START DATA SHOWN

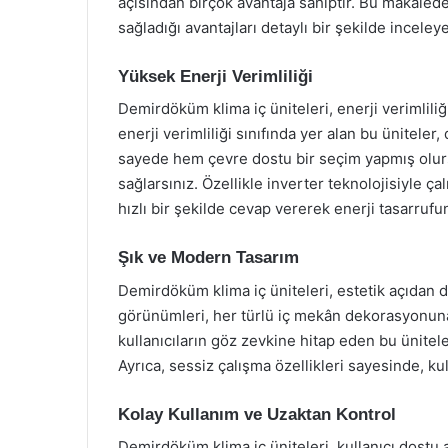
açısından birçok avantaja sahiptir. Bu makalede
sağladığı avantajları detaylı bir şekilde inceley
Yüksek Enerji Verimliliği
Demirdöküm klima iç üniteleri, enerji verimliliğ
enerji verimliliği sınıfında yer alan bu ünitele
sayede hem çevre dostu bir seçim yapmış olurs
sağlarsınız. Özellikle inverter teknolojisiyle ç
hızlı bir şekilde cevap vererek enerji tasarru
Şık ve Modern Tasarım
Demirdöküm klima iç üniteleri, estetik açıdan da 
görünümleri, her türlü iç mekân dekorasyonun
kullanıcıların göz zevkine hitap eden bu ünitele
Ayrıca, sessiz çalışma özellikleri sayesinde, ku
Kolay Kullanım ve Uzaktan Kontrol
Demirdöküm klima iç üniteleri, kullanıcı dostu a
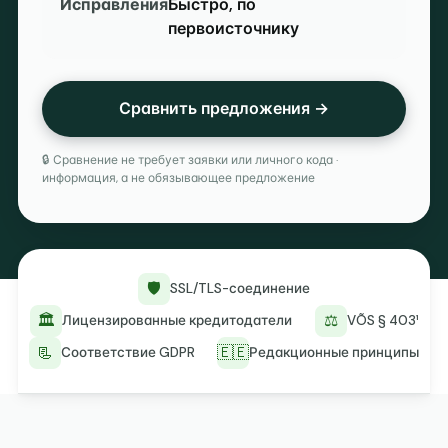
Исправления
Быстро, по
первоисточнику
Сравнить предложения →
🔒 Сравнение не требует заявки или личного кода ·
информация, а не обязывающее предложение
🛡️
SSL/TLS-соединение
🏛️
⚖️
Лицензированные кредитодатели
VÕS § 403¹
📃
🇪🇪
Соответствие GDPR
Редакционные принципы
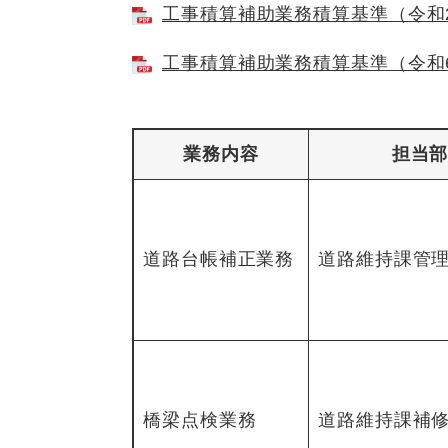
工事積算補助業務積算基準（令和2年
工事積算補助業務積算基準（令和6年1
業務内容
担当
道路台帳補正業務
道路維持課管
橋梁点検業務
道路維持課補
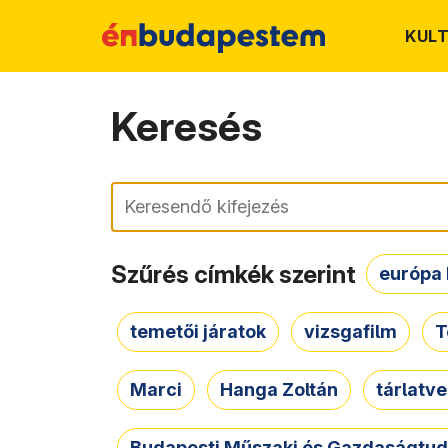
KUL
Keresés
Keresés
Szűrés címkék szerint
európa 
temetői járatok
vizsgafilm
T
Marci
Hanga Zoltán
tárlatv
Budapesti Műszaki és Gazdaságtu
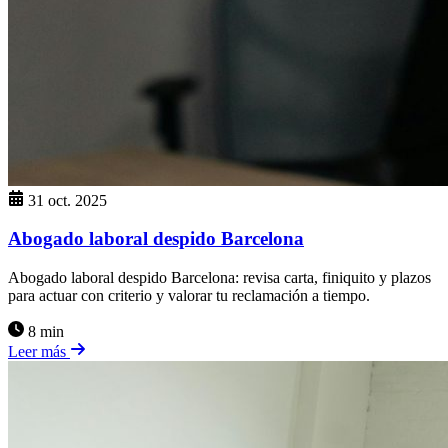
31 oct. 2025
Abogado laboral despido Barcelona
Abogado laboral despido Barcelona: revisa carta, finiquito y plazos
para actuar con criterio y valorar tu reclamación a tiempo.
8 min
Leer más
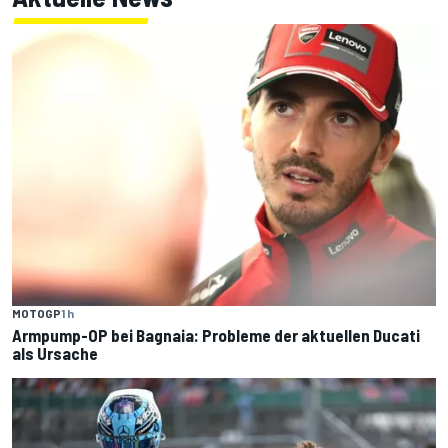
MOTOGP
1 h
Armpump-OP bei Bagnaia: Probleme der aktuellen Ducati
als Ursache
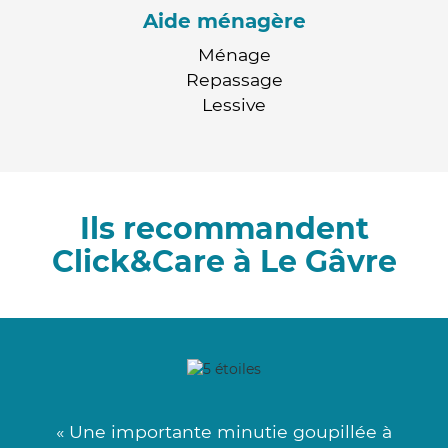
Aide ménagère
Ménage
Repassage
Lessive
Ils recommandent
Click&Care à Le Gâvre
« Une importante minutie goupillée à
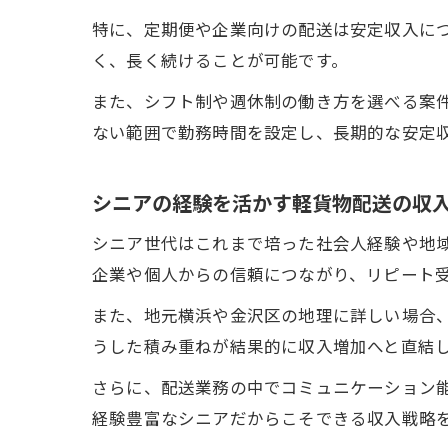
特に、定期便や企業向けの配送は安定収入に
く、長く続けることが可能です。
また、シフト制や週休制の働き方を選べる案
ない範囲で勤務時間を設定し、長期的な安定
シニアの経験を活かす軽貨物配送の収
シニア世代はこれまで培った社会人経験や地
企業や個人からの信頼につながり、リピート
また、地元横浜や金沢区の地理に詳しい場合
うした積み重ねが結果的に収入増加へと直結
さらに、配送業務の中でコミュニケーション
経験豊富なシニアだからこそできる収入戦略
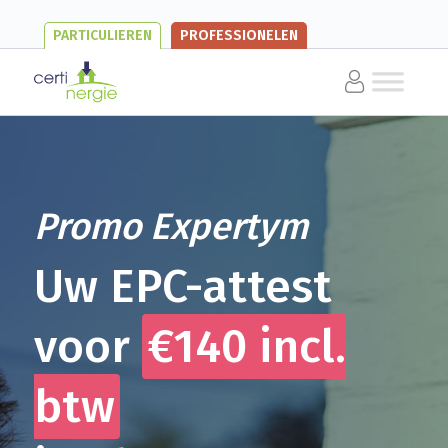
PARTICULIEREN
PROFESSIONELEN
Promo Expertym
Uw EPC-attest
voor
€140 incl.
btw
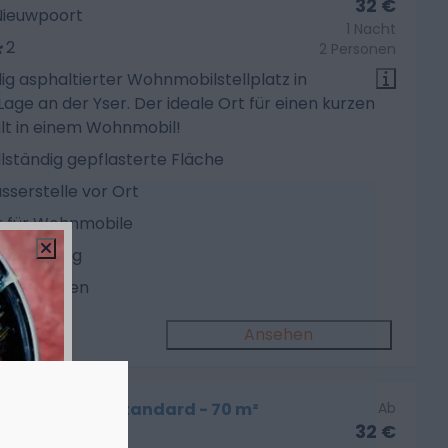
32 €
 Nieuwpoort
1 Nacht
2
2 Personen
ig asphaltierter Wohnmobilstellplatz in
age an der Yser. Der ideale Ort für einen kurzen
lt in einem Wohnmobil!
lständig gepflasterte Fläche
sserstelle vor Ort
r für Wohnmobile
x. 9 m lang
x. 8 Tonnen
Ansehen
ilstellplatz Standard - 70 m²
Ab
32 €
 Nieuwpoort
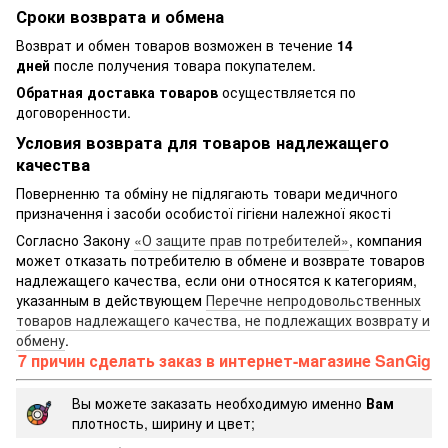
Сроки возврата и обмена
Возврат и обмен товаров возможен в течение
14
дней
после получения товара покупателем.
Обратная доставка товаров
осуществляется по
договоренности.
Условия возврата для товаров надлежащего
качества
Поверненню та обміну не підлягають товари медичного
призначення і засоби особистої гігієни належної якості
Согласно Закону
«О защите прав потребителей»
, компания
может отказать потребителю в обмене и возврате товаров
надлежащего качества, если они относятся к категориям,
указанным в действующем
Перечне непродовольственных
товаров надлежащего качества, не подлежащих возврату и
обмену
.
7 причин сделать заказ в интернет-магазине SanGig
Вы можете заказать необходимую именно
Вам
плотность, ширину и цвет;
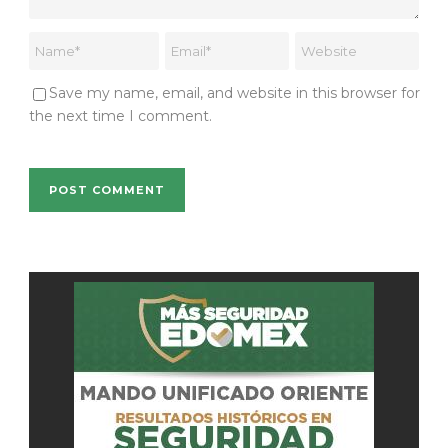
Save my name, email, and website in this browser for
the next time I comment.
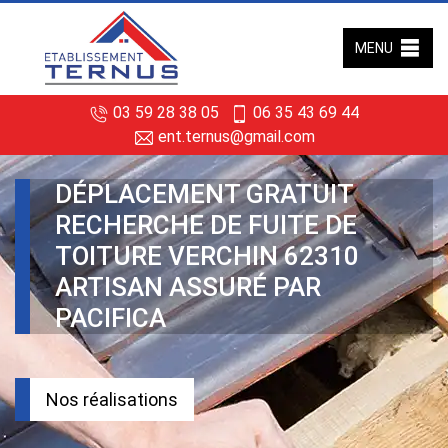
MENU
03 59 28 38 05
06 35 43 69 44
ent.ternus@gmail.com
DÉPLACEMENT GRATUIT
RECHERCHE DE FUITE DE
TOITURE VERCHIN 62310
ARTISAN ASSURÉ PAR
PACIFICA
Nos réalisations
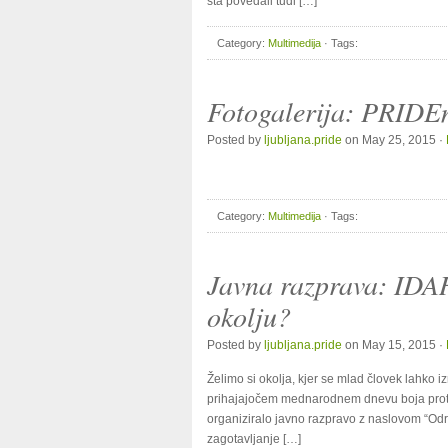
sta povedali tudi […]
Category:
Multimedija
· Tags:
Fotogalerija: PRIDE
Posted by
ljubljana.pride
on May 25, 2015 ·
Category:
Multimedija
· Tags:
Javna razprava: IDA
okolju?
Posted by
ljubljana.pride
on May 15, 2015 ·
Želimo si okolja, kjer se mlad človek lahko i
prihajajočem mednarodnem dnevu boja proti ho
organiziralo javno razpravo z naslovom “Odra
zagotavljanje […]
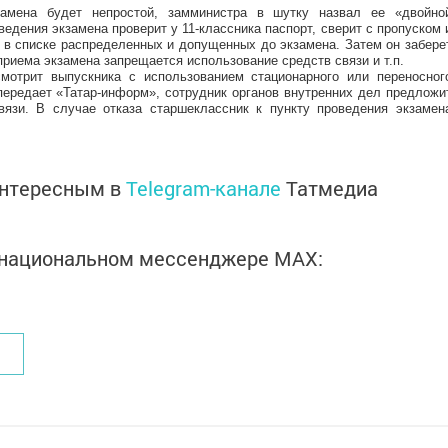
замена будет непростой, замминистра в шутку назвал ее «двойно
едения экзамена проверит у 11-классника паспорт, сверит с пропуском 
а в списке распределенных и допущенных до экзамена. Затем он забере
приема экзамена запрещается использование средств связи и т.п.
отрит выпускника с использованием стационарного или переносног
 передает «Татар-информ», сотрудник органов внутренних дел предложи
язи. В случае отказа старшеклассник к пункту проведения экзамен
интересным в
Telegram-канале
Татмедиа
в национальном мессенджере MАХ:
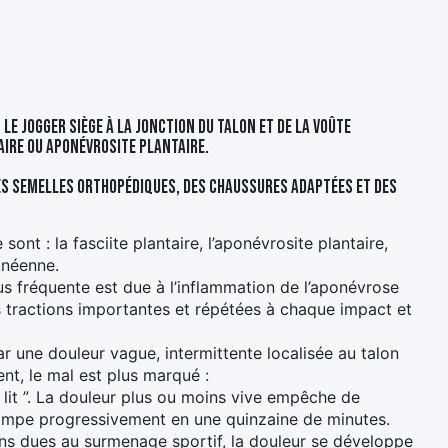
e jogger siège à la jonction du talon et de la voûte
aire ou aponévrosite plantaire.
 des semelles orthopédiques, des chaussures adaptées et des
ont : la fasciite plantaire, l’aponévrosite plantaire,
anéenne.
lus fréquente est due à l’inflammation de l’aponévrose
es tractions importantes et répétées à chaque impact et
r une douleur vague, intermittente localisée au talon
nt, le mal est plus marqué :
lit ”. La douleur plus ou moins vive empêche de
stompe progressivement en une quinzaine de minutes.
ns dues au surmenage sportif, la douleur se développe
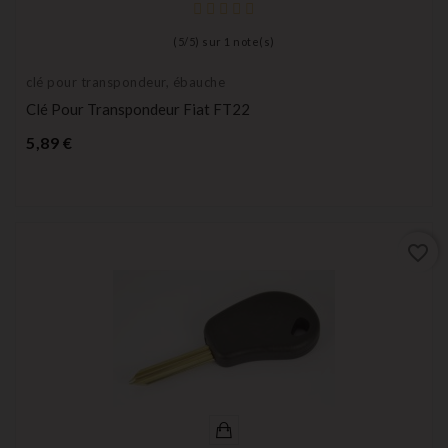
(
5
/
5
) sur
1
note(s)
clé pour transpondeur, ébauche
Clé Pour Transpondeur Fiat FT22
Prix
5,89 €
favorite_border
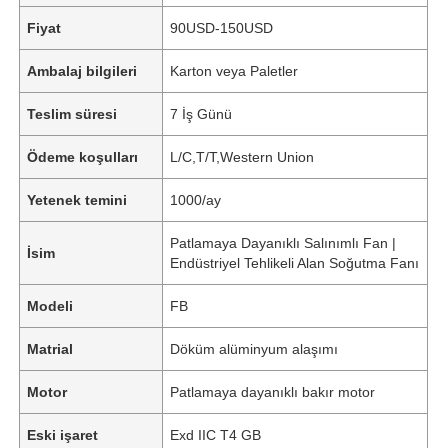
Fiyat
90USD-150USD
Ambalaj bilgileri
Karton veya Paletler
Teslim süresi
7 İş Günü
Ödeme koşulları
L/C,T/T,Western Union
Yetenek temini
1000/ay
Patlamaya Dayanıklı Salınımlı Fan |
İsim
Endüstriyel Tehlikeli Alan Soğutma Fanı
Modeli
FB
Matrial
Döküm alüminyum alaşımı
Motor
Patlamaya dayanıklı bakır motor
Eski işaret
Exd IIC T4 GB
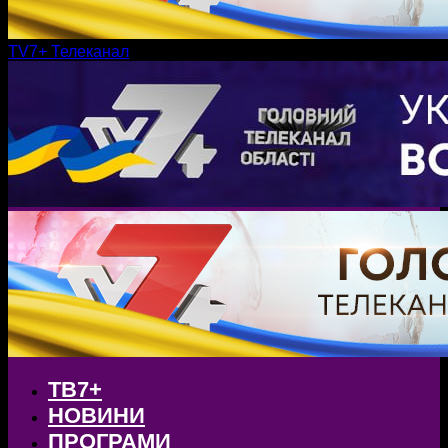
TV7+ Телеканал
ТВ7+
НОВИНИ
ПРОГРАМИ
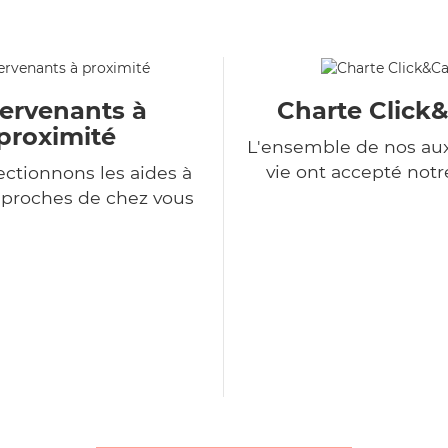
tervenants à
Charte Click
proximité
L'ensemble de nos auxi
vie ont accepté notr
ectionnons les aides à
 proches de chez vous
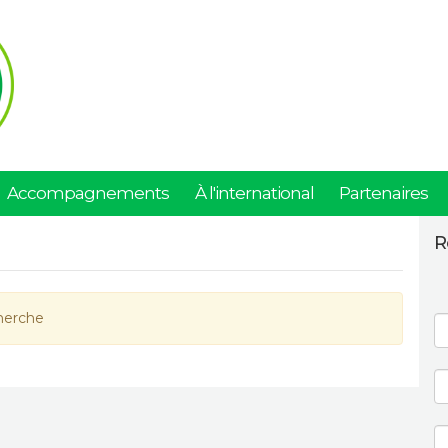
Accompagnements
À l'international
Partenaires
R
herche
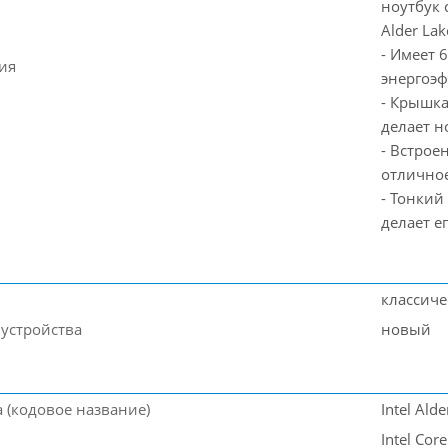
ноутбук 
Alder Lak
- Имеет 
ия
энергоэф
- Крышка
делает 
- Встрое
отличное
- Тонкий
делает е
классич
 устройства
новый
 (кодовое название)
Intel Ald
Intel Core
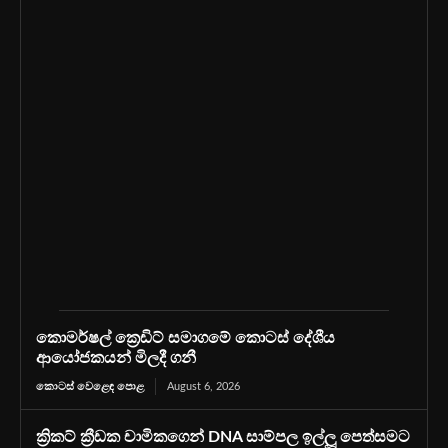
කොමර්ෂල් ක්‍රෙඩිට් සමාගමේ කොටස් දේශීය
ආයෝජකයන් මිලදී ගනී
කොටස් වෙළෙඳ පොළ
August 6, 2026
ක්‍රිකට් ක්‍රීඩක චාමිකගෙන් DNA සාම්පල ඉල්ලූ පෙත්සමට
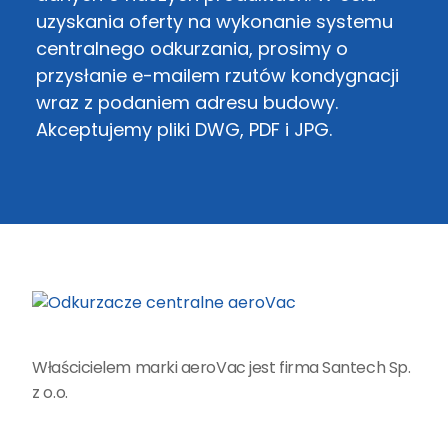
uzyskania oferty na wykonanie systemu
centralnego odkurzania, prosimy o
przysłanie e-mailem rzutów kondygnacji
wraz z podaniem adresu budowy.
Akceptujemy pliki DWG, PDF i JPG.
Właścicielem marki aeroVac jest firma Santech Sp.
z o.o.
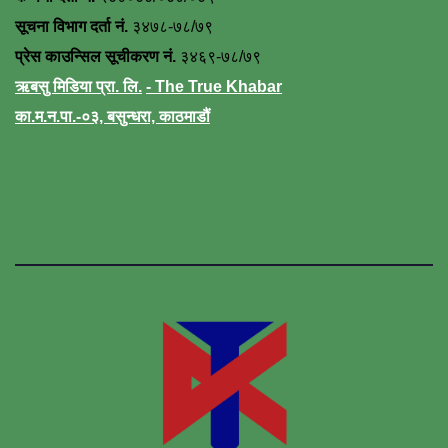
सूचना विभाग दर्ता नं.
३४७८-७८/७९
प्रेस काउन्सिल सूचीकरण नं.
३४६९-७८/७९
ऋबसु मिडिया प्रा. लि.
- The True Khabar
का.म.न.पा.-०३, बसुन्धरा, काठमाडौं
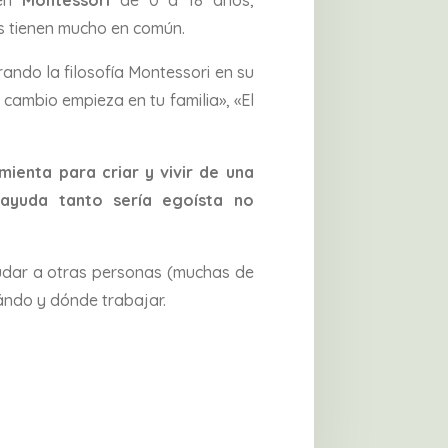
es tienen mucho en común.
rando la filosofía Montessori en su
 cambio empieza en tu familia», «El
mienta para criar y vivir de una
ayuda tanto sería egoísta no
udar a otras personas (muchas de
uándo y dónde trabajar.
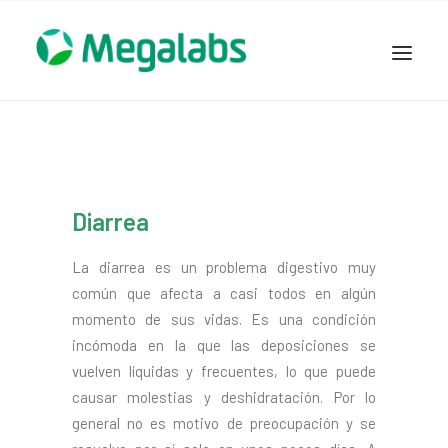
www.megalabscentroamerica.com
COMPAÑIA
PRODUCTOS
DSLABS
Diarrea
MEGASALUD
La diarrea es un problema digestivo muy
ICLOS
común que afecta a casi todos en algún
GARDEN HOUSE
momento de sus vidas. Es una condición
ENTEREX
incómoda en la que las deposiciones se
NOVEDADES
vuelven líquidas y frecuentes, lo que puede
causar molestias y deshidratación. Por lo
SEGURIDAD Y RESPALDO
general no es motivo de preocupación y se
TRABAJAR EN MEGALABS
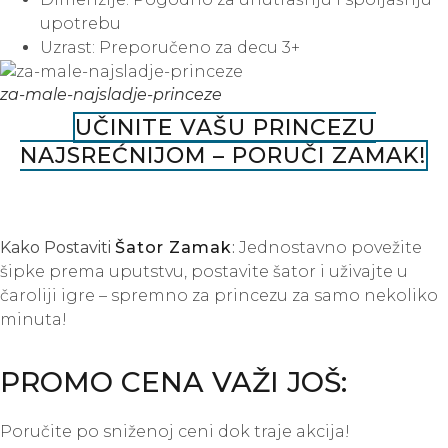
upotrebu
Uzrast: Preporučeno za decu 3+
za-male-najsladje-princeze
UČINITE VAŠU PRINCEZU
NAJSREĆNIJOM – PORUČI ZAMAK!
Kako Postaviti
Šator Zamak
:
Jednostavno povežite
šipke prema uputstvu, postavite šator i uživajte u
čaroliji igre – spremno za princezu za samo nekoliko
minuta!
PROMO CENA VAŽI JOŠ:
Poručite po sniženoj ceni dok traje akcija!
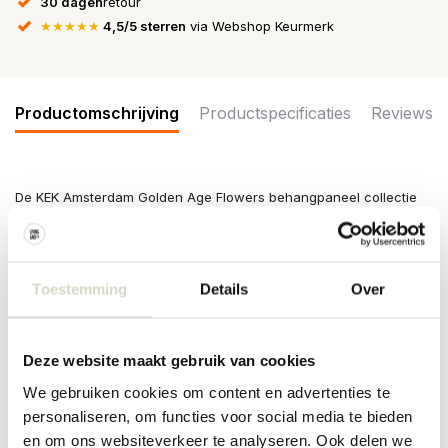
30 dagen
retour
★★★★★
4,5/5 sterren
via Webshop Keurmerk
Productomschrijving
Productspecificaties
Reviews
De KEK Amsterdam Golden Age Flowers behangpaneel collectie
bestaat uit drie losse behangbanen die samen een groot paneel
vormen van 142,5 cm breed bij 180 cm hoog. Geprint op premium
kwaliteit vliesbehang (165 grams, extra mat).
Toestemming
Details
Over
Afmeting: 142.5 x 180 cm (b x h)
Kleur: full color, extra mat
Materiaal: 165 gram vliesbehang
Deze website maakt gebruik van cookies
We gebruiken cookies om content en advertenties te
personaliseren, om functies voor social media te bieden
en om ons websiteverkeer te analyseren. Ook delen we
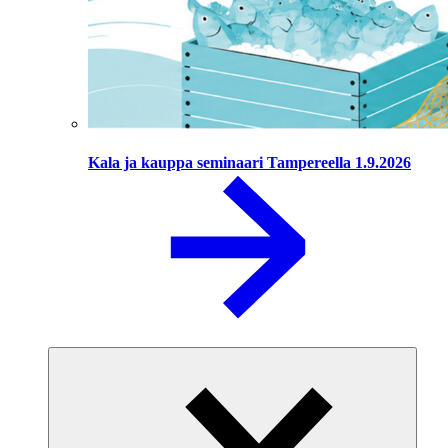
Kala ja kauppa seminaari Tampereella 1.9.2026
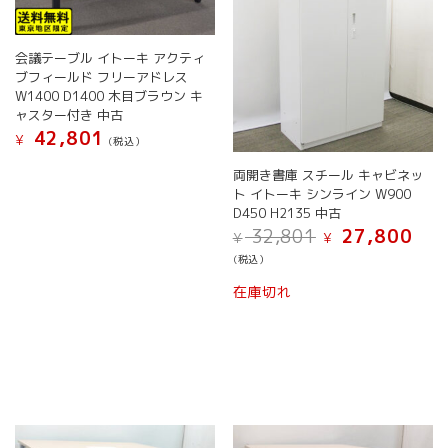
ン
で
択
が
き
で
あ
ま
き
会議テーブル イトーキ アクティ
り
す
ま
ブフィールド フリーアドレス
ま
す
W1400 D1400 木目ブラウン キ
す。
ャスター付き 中古
オ
42,801
¥
(税込）
プ
シ
両開き書庫 スチール キャビネッ
ョ
ト イトーキ シンライン W900
ン
D450 H2135 中古
は
元
現
32,801
27,800
¥
¥
の
在
商
(税込）
価
の
品
格
価
ペ
在庫切れ
は
格
ー
¥ 32,801
は
ジ
で
¥ 27,
か
し
で
ら
た。
す。
選
択
で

END DATA SHOWN

--- WORK ITEM ---
In the records, find every line that has the string "качества" and copy it.

--- YOUR SOLUTION ---
качества
надлежащего качества, если они относятся к категориям,
товаров надлежащего качества, не подлежащих возврату и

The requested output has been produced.